Essentially, the equation suggests that if you put in less calories than you are burning, you will lose weight. For example if you put in 1800 calories and your body burnt 2800, there would be a 1000 calorie deficit. One kilogram of fat is equal to 7700 calories. So if you did this each day, you should lose 1kg in a little over a week.
It isn’t even that simple…
The equation is nice and all but it doesn’t take everything into account. In most cases we are working with estimates anyway but all bodies work slightly differently and as such, burn calories at slightly different rates for a range of reasons.
The equation can give you a bit of an idea about your energy consumption and expenditure but it’s not that straightforward so please don’t get too caught up in calculating every last calorie and then wondering why it doesn’t correlate exactly with what the scales are telling you.
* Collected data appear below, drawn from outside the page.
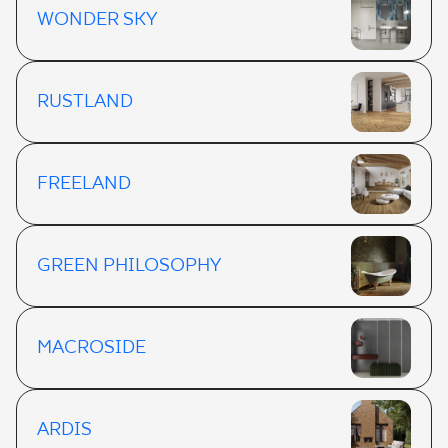
WONDER SKY
RUSTLAND
FREELAND
GREEN PHILOSOPHY
MACROSIDE
ARDIS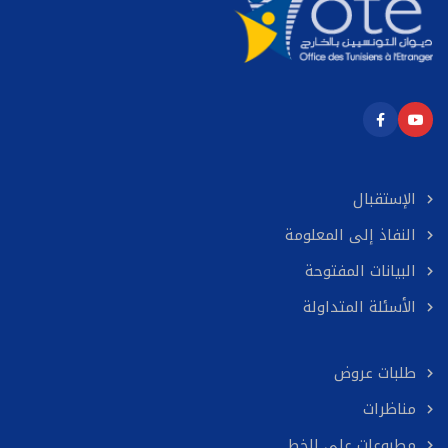
الإستقبال
النفاذ إلى المعلومة
البيانات المفتوحة
الأسئلة المتداولة
طلبات عروض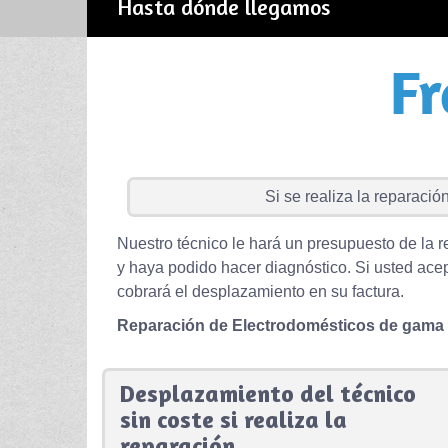
Hasta dónde llegamos
Si se realiza la reparación 
Nuestro técnico le hará un presupuesto de la r
y haya podido hacer diagnóstico. Si usted acep
cobrará el desplazamiento en su factura.
Reparación de Electrodomésticos de gama
Desplazamiento del técnico
sin coste si realiza la
reparación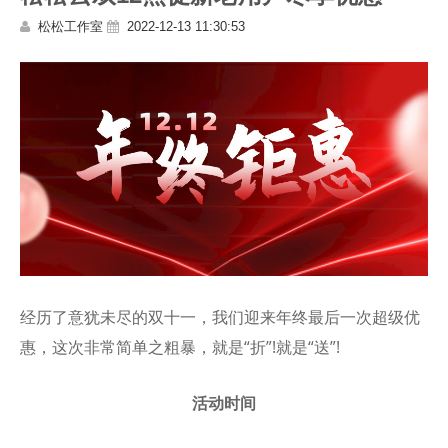
松松工作室
2022-12-13 11:30:53
经历了意犹未尽的双十一，我们迎来年终最后一次超级优
惠，这次非常简单之粗暴，就是“折”!就是“送”!
活动时间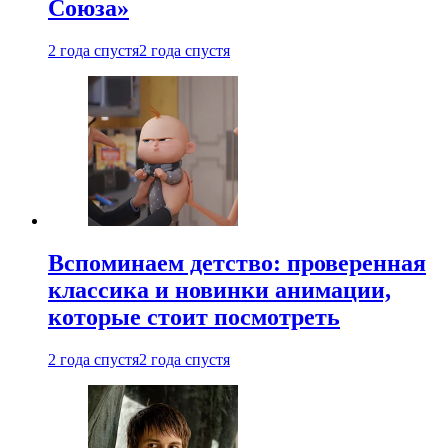
Союза»
2 года спустя
2 года спустя
Вспоминаем детство: проверенная
классика и новинки анимации,
которые стоит посмотреть
2 года спустя
2 года спустя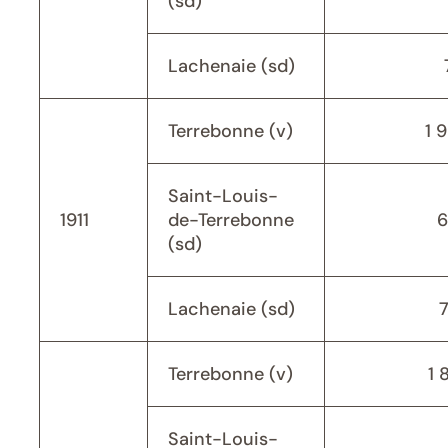
(sd)
Lachenaie (sd)
Terrebonne (v)
1 
Saint-Louis-
1911
de-Terrebonne
6
(sd)
Lachenaie (sd)
Terrebonne (v)
1 
Saint-Louis-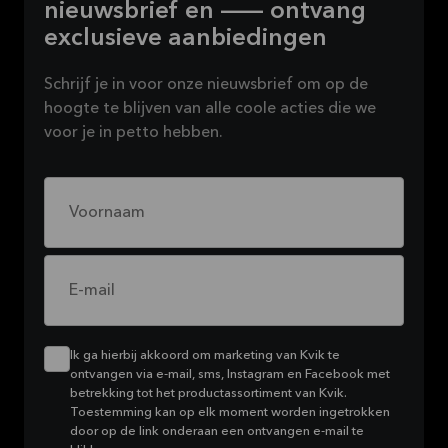
nieuwsbrief en — ontvang
exclusieve aanbiedingen
Schrijf je in voor onze nieuwsbrief om op de
hoogte te blijven van alle coole acties die we
voor je in petto hebben.
Voornaam
E-mail
Ik ga hierbij akkoord om marketing van Kvik te
ontvangen via e-mail, sms, Instagram en Facebook met
betrekking tot het productassortiment van Kvik.
Toestemming kan op elk moment worden ingetrokken
door op de link onderaan een ontvangen e-mail te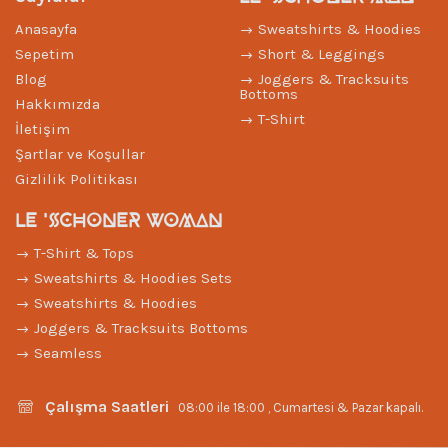
Anasayfa
Sweatshirts & Hoodies
Sepetim
Short & Leggings
Blog
Joggers & Tracksuits
Bottoms
Hakkımızda
T-Shirt
İletişim
Şartlar ve Koşullar
Gizlilik Politikası
LE 'SCHONER WOMAN
T-Shirt & Tops
Sweatshirts & Hoodies Sets
Sweatshirts & Hoodies
Joggers & Tracksuits Bottoms
Seamless
Çalışma Saatleri
08:00 ile 18:00 , Cumartesi & Pazar kapalı.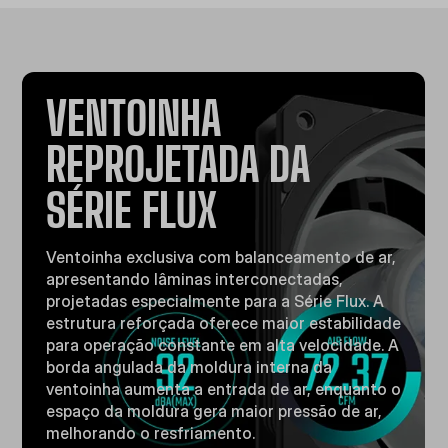
VENTOINHA
REPROJETADA DA
SÉRIE FLUX
Ventoinha exclusiva com balanceamento de ar,
apresentando lâminas interconectadas,
projetadas especialmente para a Série Flux. A
estrutura reforçada oferece maior estabilidade
para operação constante em alta velocidade. A
borda angulada da moldura interna da
ventoinha aumenta a entrada de ar, enquanto o
espaço da moldura gera maior pressão de ar,
melhorando o resfriamento.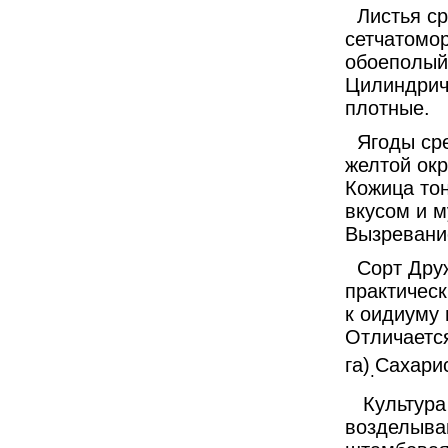
Листья сре
сетчатомо
обоеполый.
Цилиндри­
плотные.
Ягоды сред
жел­той ок
Кожица тон
вкусом и м
Вызревани
Сорт Друж
практичес­
к оидиуму 
Отличается
га)
Сахарис
.
Культура 
возделыва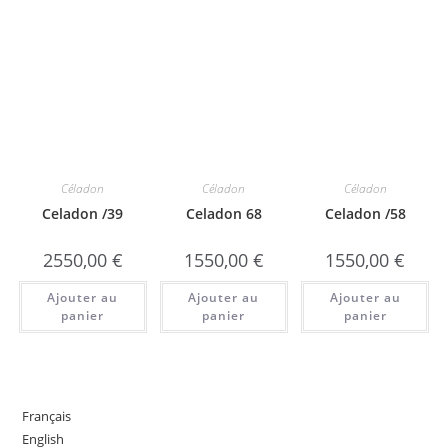
Céladon
Céladon
Céladon
Celadon /39
Celadon 68
Celadon /58
2550,00
€
1550,00
€
1550,00
€
Ajouter au
Ajouter au
Ajouter au
panier
panier
panier
Français
English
Having said all that, at the end of the day, how much fat your body stores is related to the amount of energy going in and out. So the mere act of exercise isn’t a licence to go to town and pay no attention to what or how much is going into your mouth. Being physically active means you can likely have a bit more food than someone similar to you who is sedentary and maintain your weight but there is still a point where you will gain weight if you overeat.
What should you do?
My best advice would be to focus on mindful, intuitive eating instead of going to either extreme – counting every calorie or eating mindlessly. In combination with your exercises, try some of these mindful eating tips:
- Try to eat when you feel physically hungry and stop eating when you feel satisfied. It will take time as many of us are pretty out of tune with our natural cues for hunger, satisfaction and fullness.
- When you are physically hungry, try to choose something to eat that will make you feel satisfied at the time instead of trying to choose ‘good’ and avoid ‘bad’ foods. No food needs to be eliminated, focus on what will satisfy you.
- Slow down when you eat. Really taste and enjoy the food while you’re having it. We often overeat simply because we are eating quickly and we can lose touch with the taste of the foods if we don’t stop to savour them. You might find you don’t like some things as much as you thought you did and rediscover other that you’d forgotten about just by slowing down.
It’s all about moderation, guys. And balance. Exercising isn’t a free licence to eat mindlessly but it doesn’t mean you have to go to the other extreme where you are rigidly recording and counting everything that passes your lips. Focus on being physically active and eating mindfully and things will start to fall into place.